Maintain a centralised IPAM as the allocation authority across on-prem and all clouds. Use cloud-native tooling for operational visibility and automation within each provider; it is subordinate to the central record, not independent of it.
Reserve substantial headroom in the corporate envelope — commonly 30–50%, but calibrated to projected growth, M&A likelihood, and multi-cloud expansion plans. This is a planning heuristic, not a fixed rule.
Distinguish planning blocks from deployed workloads: reserve generously at the regional container level; allocate tightly for individual workload VNets/VCNs.
Per-cloud allocations are contiguous. Per-region allocations within each cloud are contiguous. Per-tier allocations within each region are contiguous.
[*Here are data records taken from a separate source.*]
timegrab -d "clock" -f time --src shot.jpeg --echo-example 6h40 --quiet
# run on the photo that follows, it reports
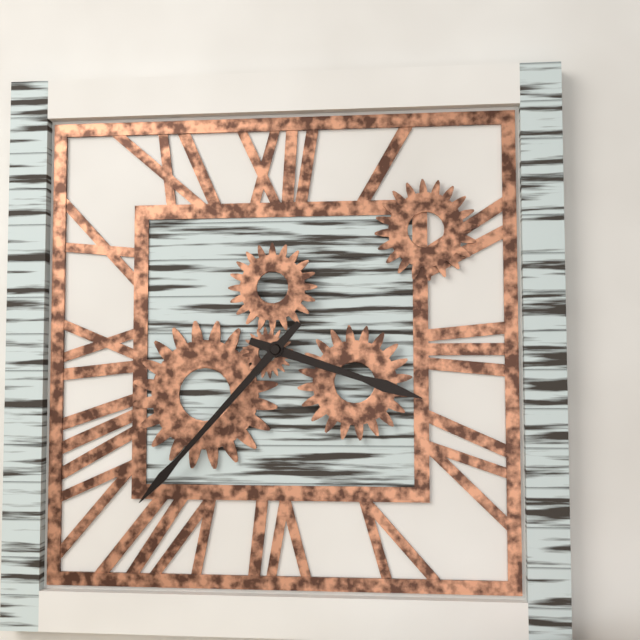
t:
3h37
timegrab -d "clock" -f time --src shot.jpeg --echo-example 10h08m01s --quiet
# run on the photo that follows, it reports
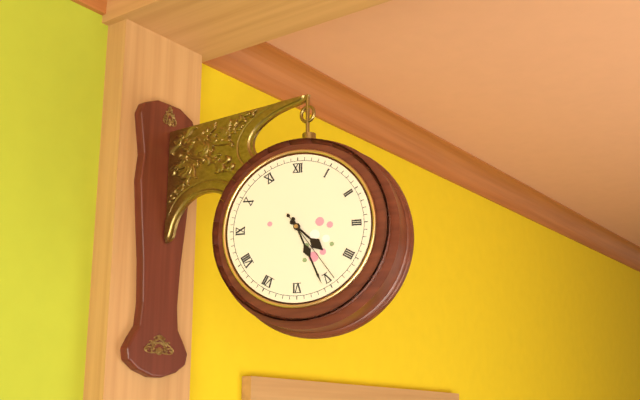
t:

This is the structural discipline that makes route summarisation and future scaling possible.
Provide a standardised, business-friendly request model — T-shirt sizing or equivalent — to abstract CIDR selection from workload teams.
Account for managed services, gateways, and container platforms in subnet sizing: Azure Firewall /26, GatewaySubnet /27, Bastion /26, AKS CNI pod-IP consumption; OCI load balancer and private endpoint subnets.
Define an overlap mitigation approach before you need it. Pre-reserve M&A address space. NAT (Azure VPN Gateway, OCI DRG) buys time during overlap — treat it as a time-bounded bridge, not a permanent design.
Evaluate Private Link / Private Endpoints early — they reduce east-west routable address pressure and create a new class of IP consumers to plan for.
Document the on-prem boundary explicitly. Both sides respect it; define ownership, routing expectations, and overlap rules.
Include IPv6 readiness in the strategy. Design new internet-facing services as dual-stack-capable from the start; designate IPv6 prefixes in the plan even where deployment is deferred.
Multicloud requires one enterprise-wide strategy with provider-specific implementation patterns and centralised allocation governance — one plan that does not drift.
Name who owns the plan and the escalation path for allocation requests before you need them under pressure.